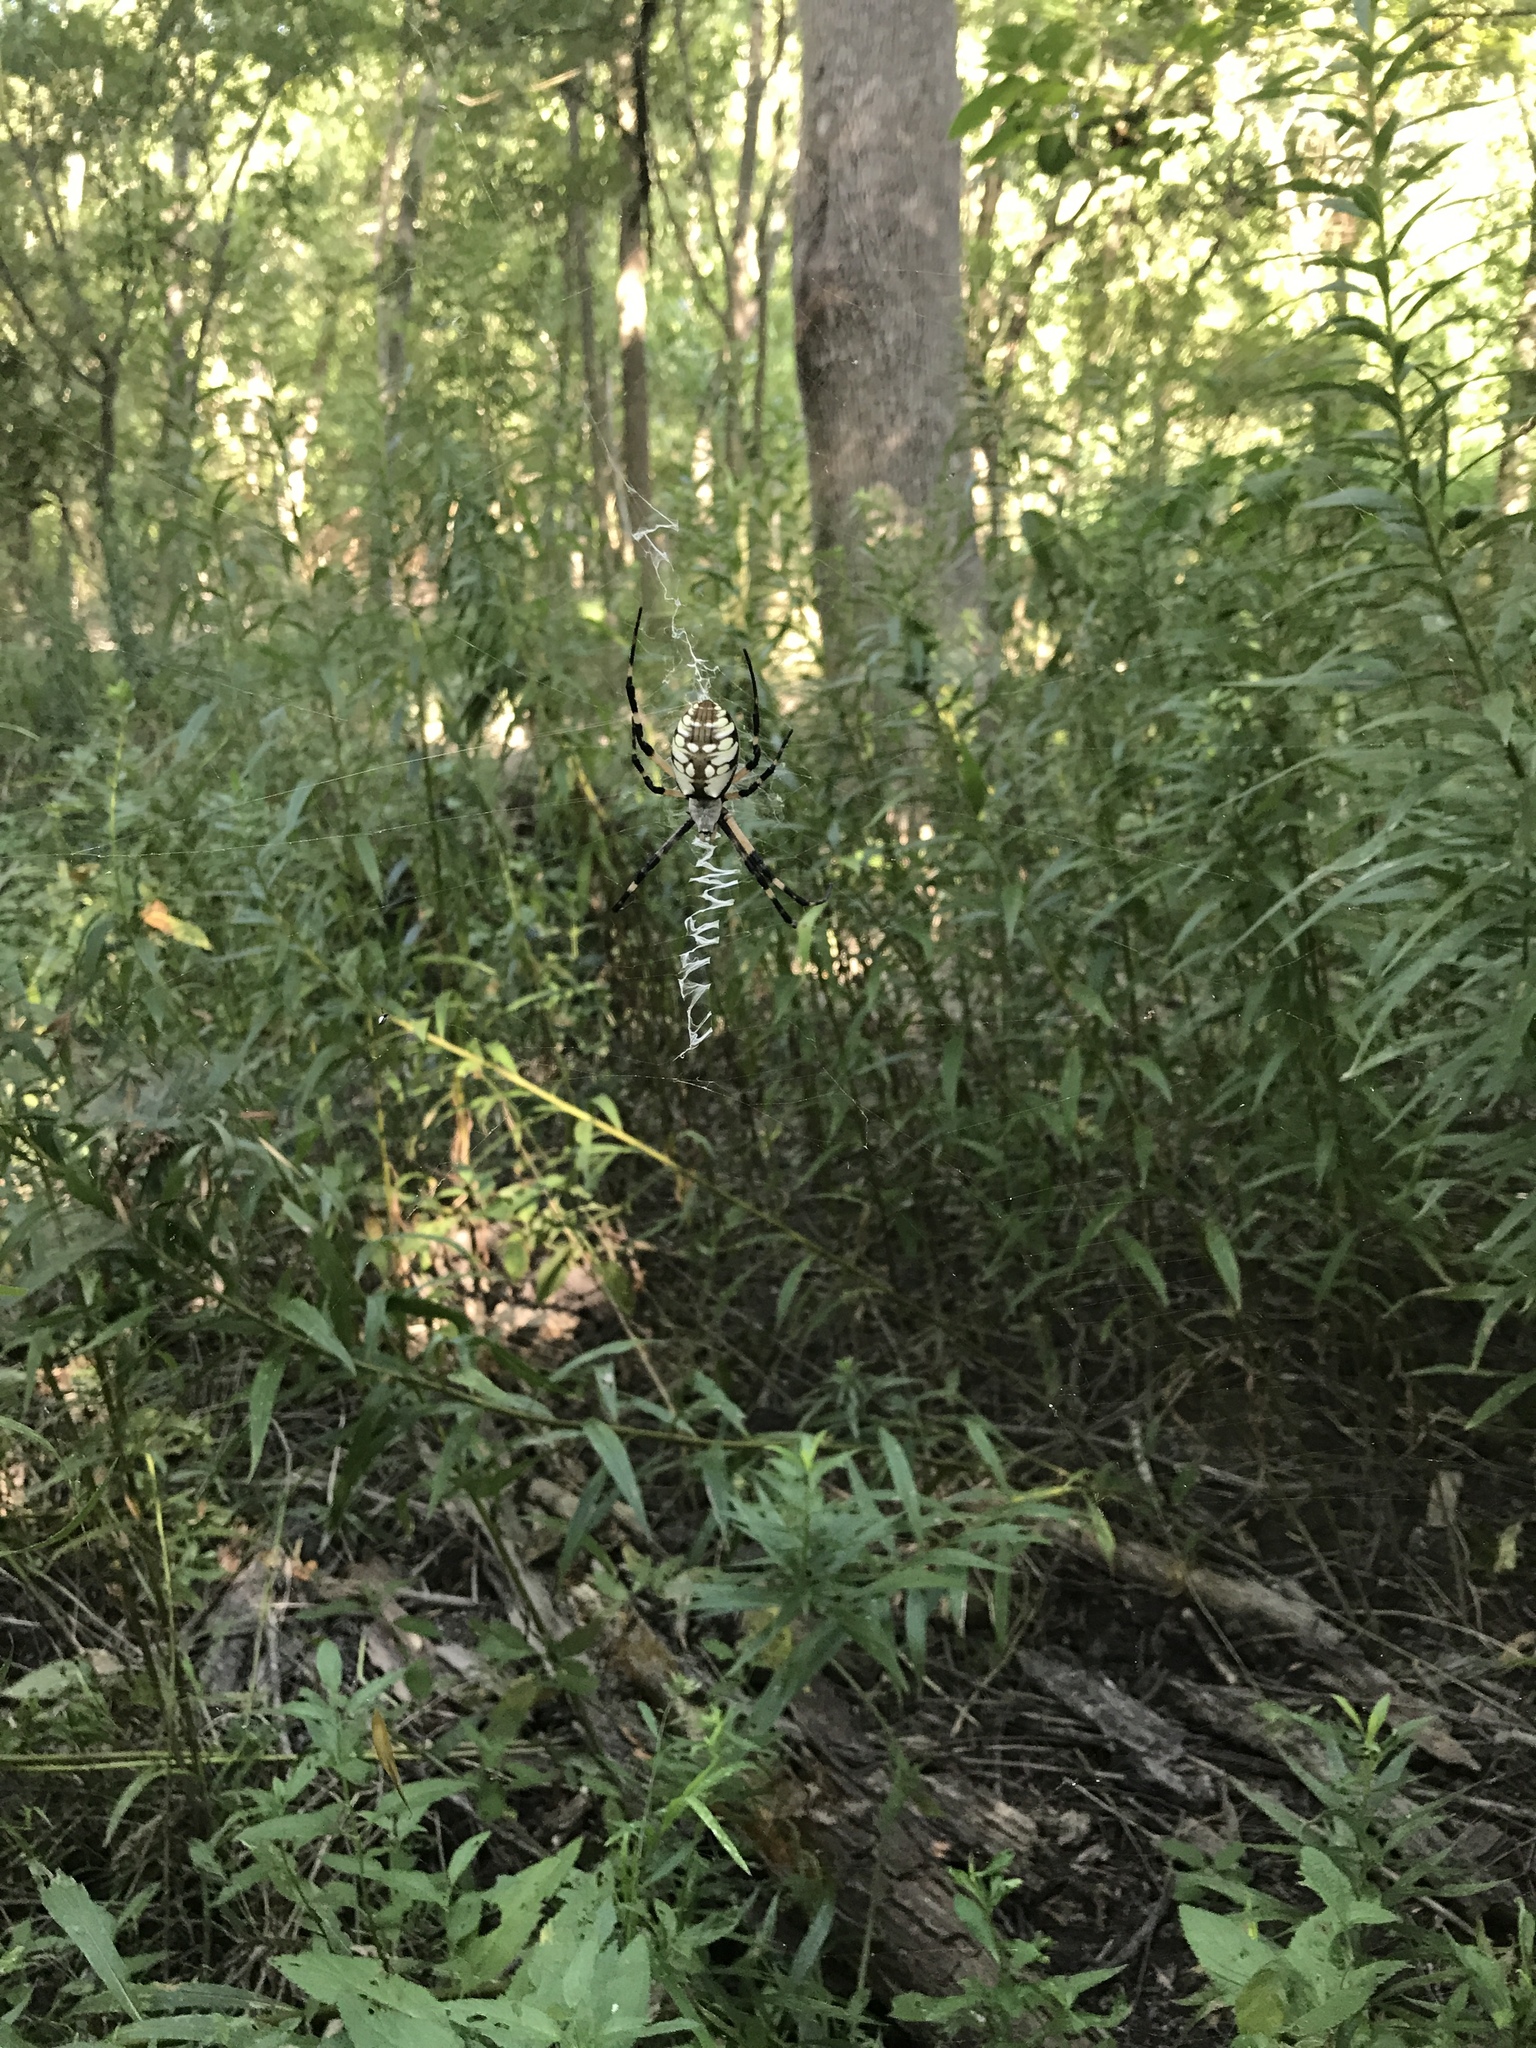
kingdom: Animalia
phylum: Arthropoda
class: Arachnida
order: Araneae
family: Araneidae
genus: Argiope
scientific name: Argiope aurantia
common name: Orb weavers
--
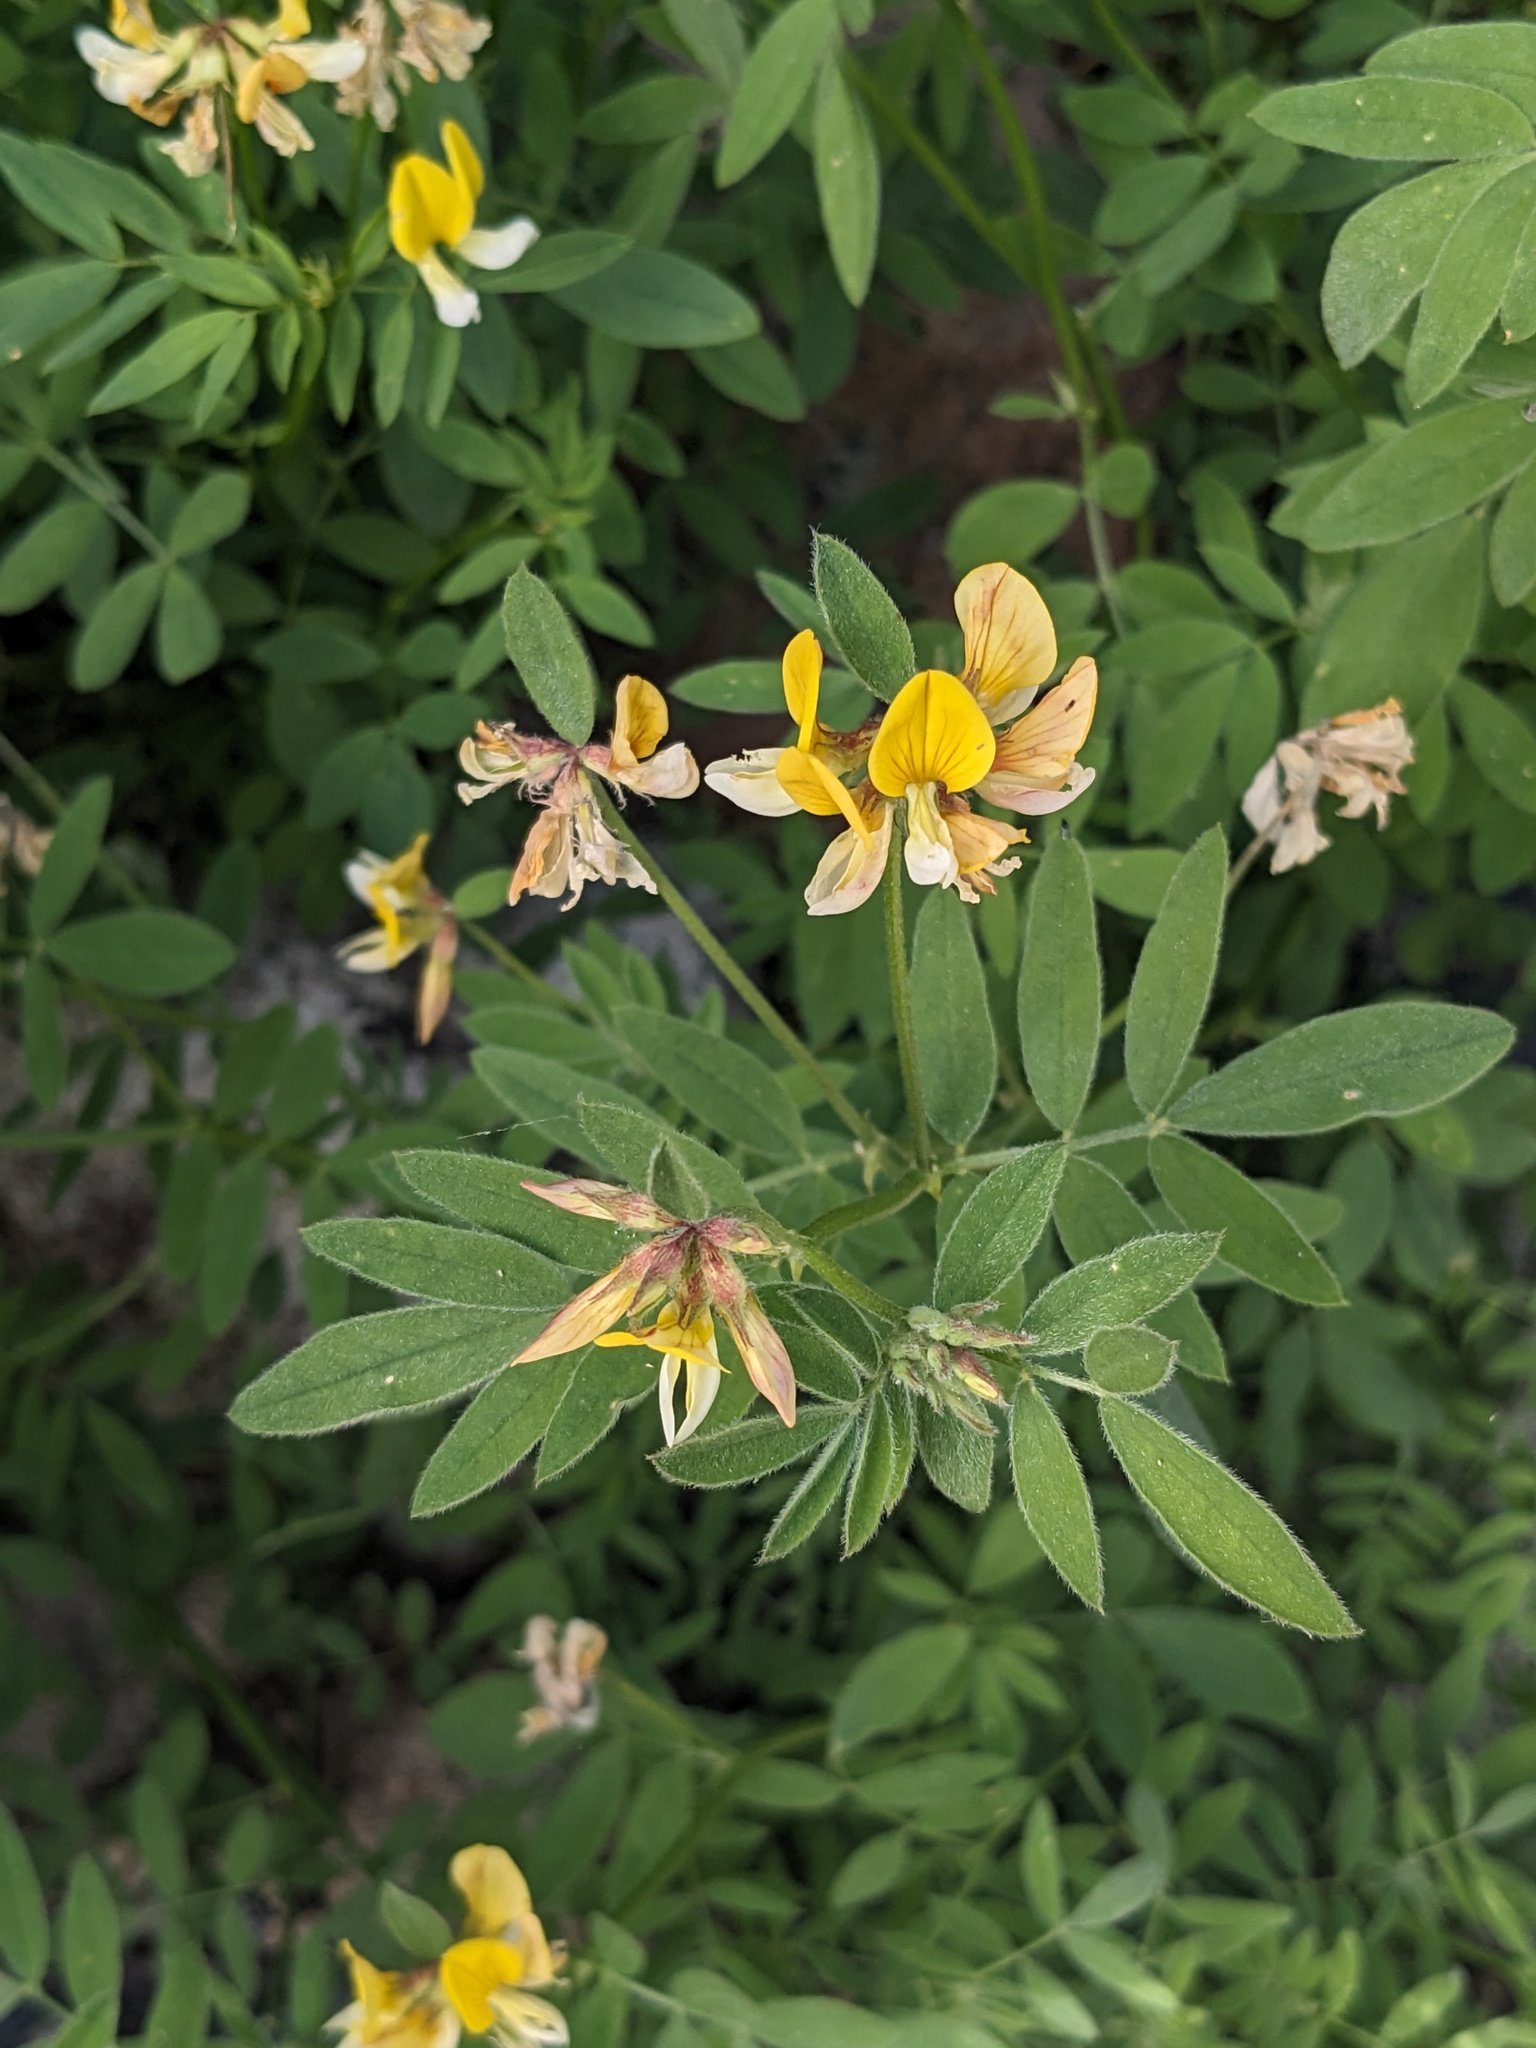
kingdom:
* * *
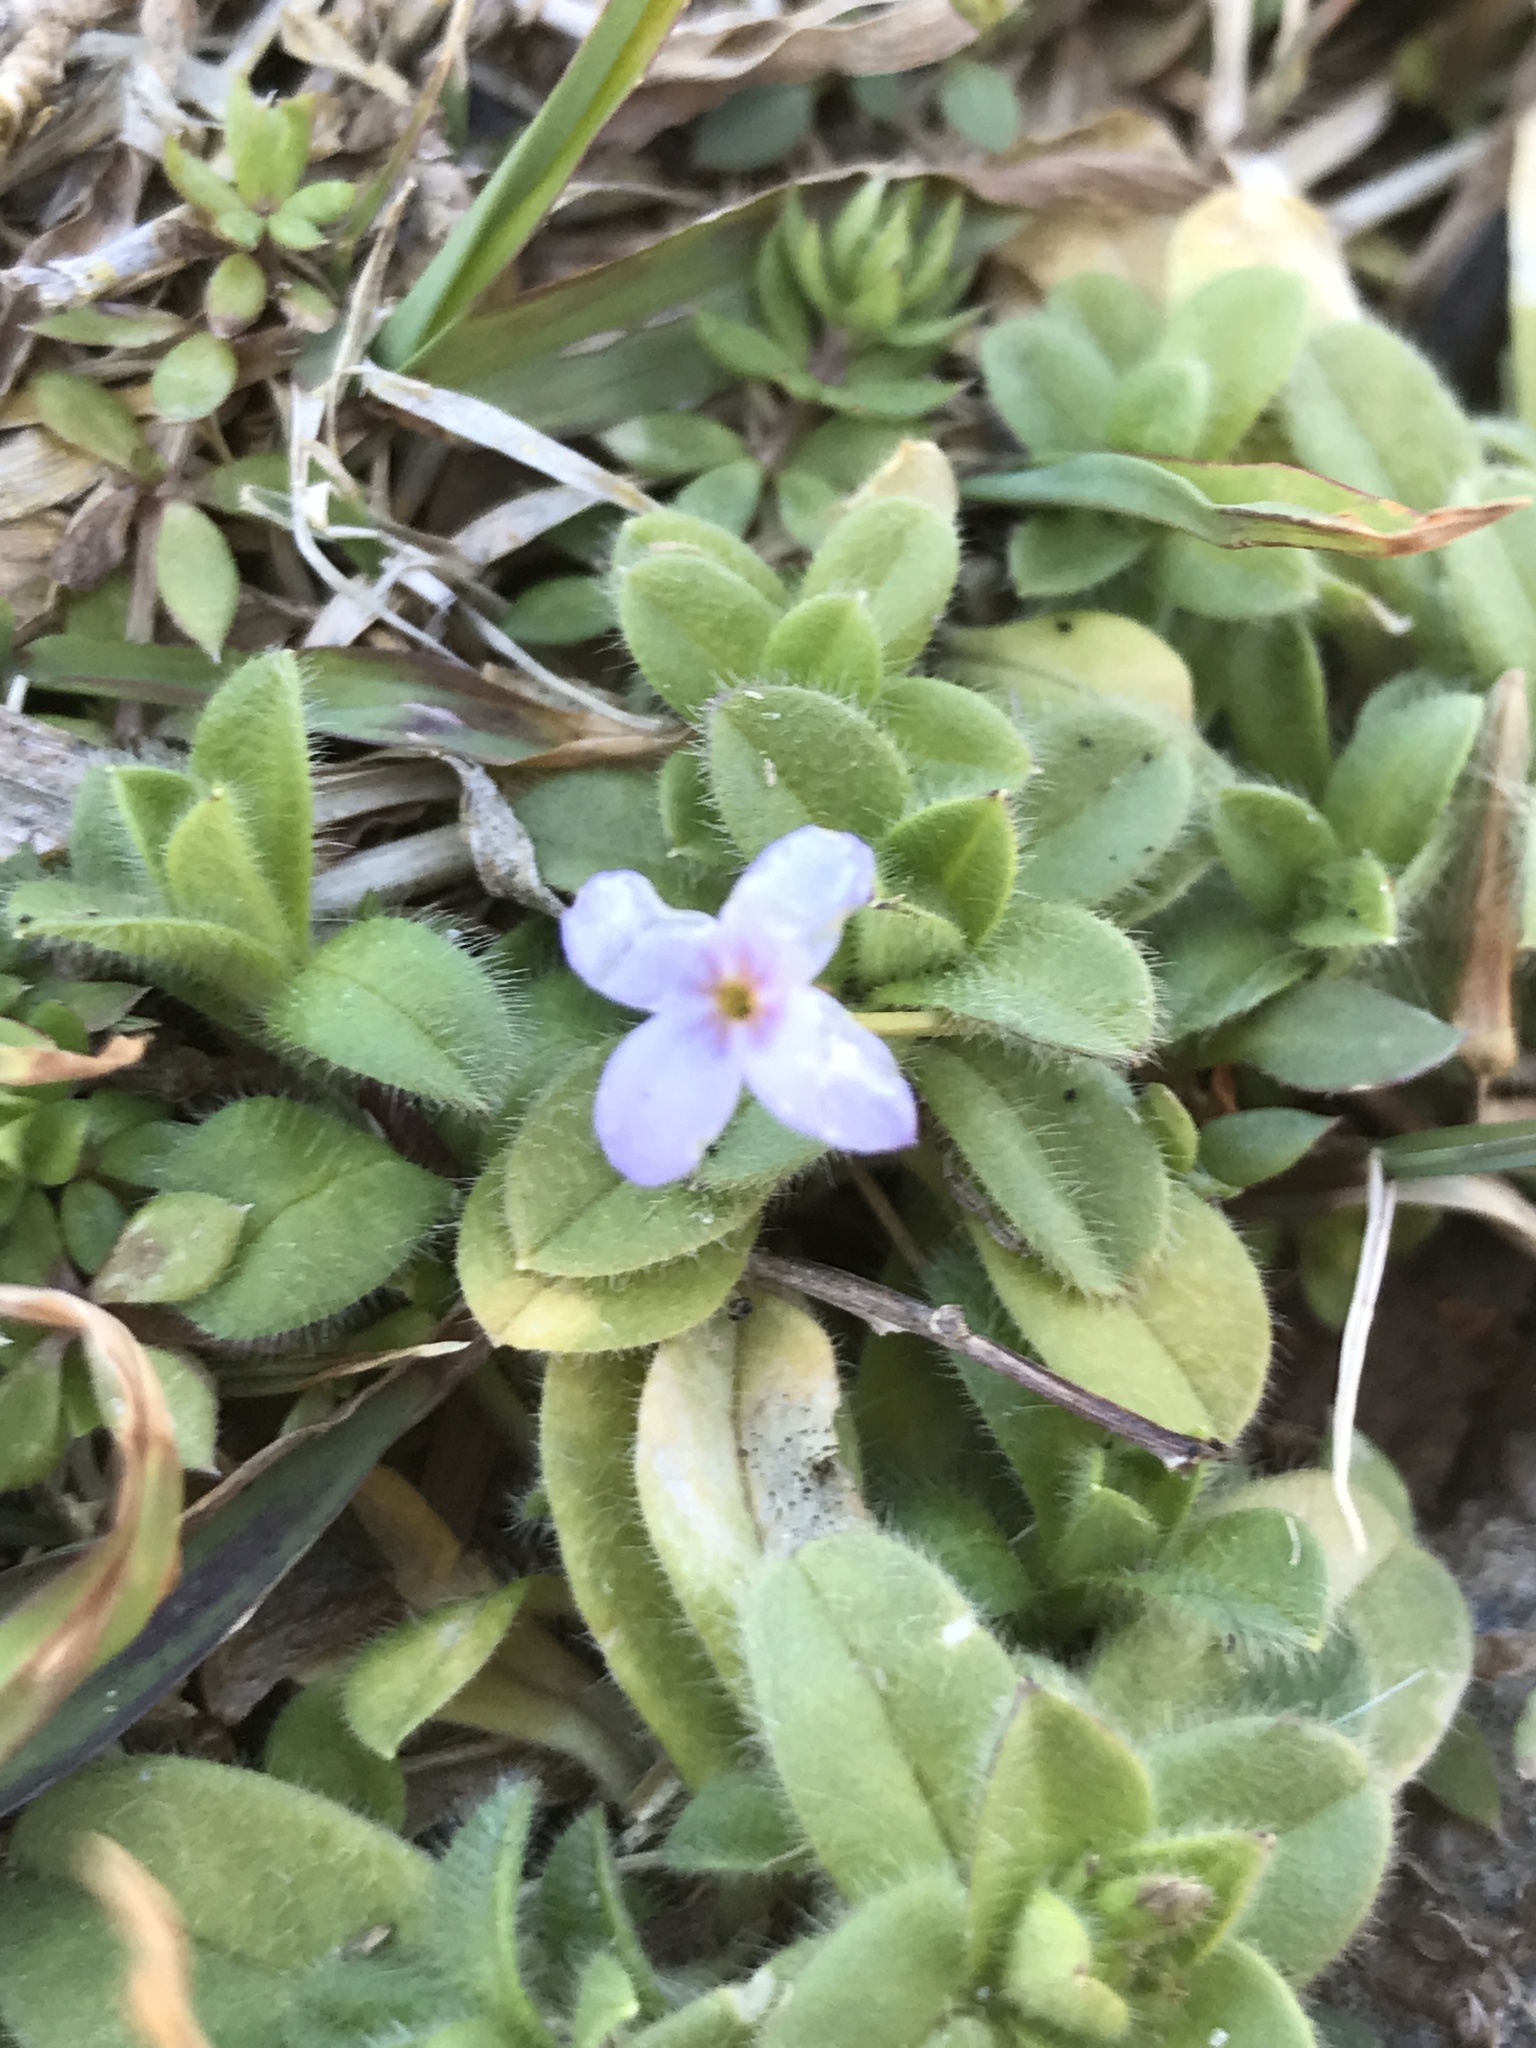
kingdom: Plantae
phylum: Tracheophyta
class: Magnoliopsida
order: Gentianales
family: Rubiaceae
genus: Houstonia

* [Exercise description]:
Express the material as a Markdown table, starting at the line that contains "phylum: Arthropoda" and ending at the line that contains "scientific name: Argiope aurantia". Use two columns, No. and Text, giving each line a row number and leaving out any blank lines.

* [Completed task]:
| No. | Text |
|---|---|
| 1 | phylum: Arthropoda |
| 2 | class: Arachnida |
| 3 | order: Araneae |
| 4 | family: Araneidae |
| 5 | genus: Argiope |
| 6 | scientific name: Argiope aurantia |